┌────────

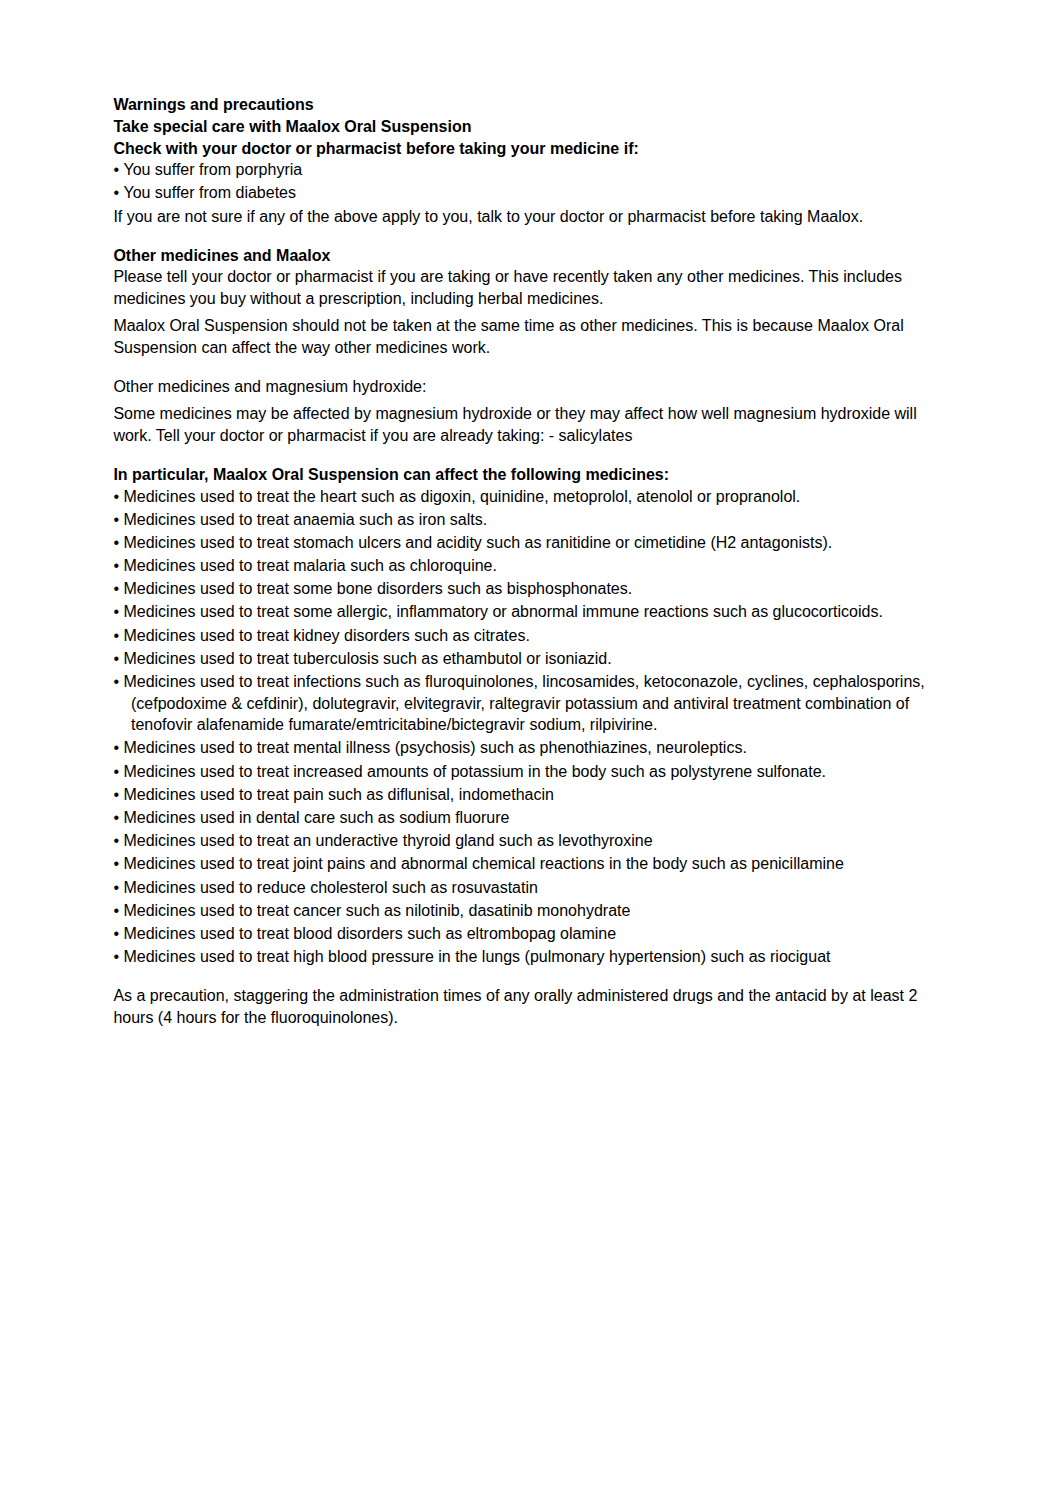Warnings and precautions
Take special care with Maalox Oral Suspension
Check with your doctor or pharmacist before taking your medicine if:
You suffer from porphyria
You suffer from diabetes
If you are not sure if any of the above apply to you, talk to your doctor or pharmacist before taking Maalox.
Other medicines and Maalox
Please tell your doctor or pharmacist if you are taking or have recently taken any other medicines. This includes medicines you buy without a prescription, including herbal medicines.
Maalox Oral Suspension should not be taken at the same time as other medicines. This is because Maalox Oral Suspension can affect the way other medicines work.
Other medicines and magnesium hydroxide:
Some medicines may be affected by magnesium hydroxide or they may affect how well magnesium hydroxide will work. Tell your doctor or pharmacist if you are already taking: - salicylates
In particular, Maalox Oral Suspension can affect the following medicines:
Medicines used to treat the heart such as digoxin, quinidine, metoprolol, atenolol or propranolol.
Medicines used to treat anaemia such as iron salts.
Medicines used to treat stomach ulcers and acidity such as ranitidine or cimetidine (H2 antagonists).
Medicines used to treat malaria such as chloroquine.
Medicines used to treat some bone disorders such as bisphosphonates.
Medicines used to treat some allergic, inflammatory or abnormal immune reactions such as glucocorticoids.
Medicines used to treat kidney disorders such as citrates.
Medicines used to treat tuberculosis such as ethambutol or isoniazid.
Medicines used to treat infections such as fluroquinolones, lincosamides, ketoconazole, cyclines, cephalosporins, (cefpodoxime & cefdinir), dolutegravir, elvitegravir, raltegravir potassium and antiviral treatment combination of tenofovir alafenamide fumarate/emtricitabine/bictegravir sodium, rilpivirine.
Medicines used to treat mental illness (psychosis) such as phenothiazines, neuroleptics.
Medicines used to treat increased amounts of potassium in the body such as polystyrene sulfonate.
Medicines used to treat pain such as diflunisal, indomethacin
Medicines used in dental care such as sodium fluorure
Medicines used to treat an underactive thyroid gland such as levothyroxine
Medicines used to treat joint pains and abnormal chemical reactions in the body such as penicillamine
Medicines used to reduce cholesterol such as rosuvastatin
Medicines used to treat cancer such as nilotinib, dasatinib monohydrate
Medicines used to treat blood disorders such as eltrombopag olamine
Medicines used to treat high blood pressure in the lungs (pulmonary hypertension) such as riociguat
As a precaution, staggering the administration times of any orally administered drugs and the antacid by at least 2 hours (4 hours for the fluoroquinolones).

└────────

Every line of the entries above that contains the word "magnesium" must be tallied, and the number alone reported.

2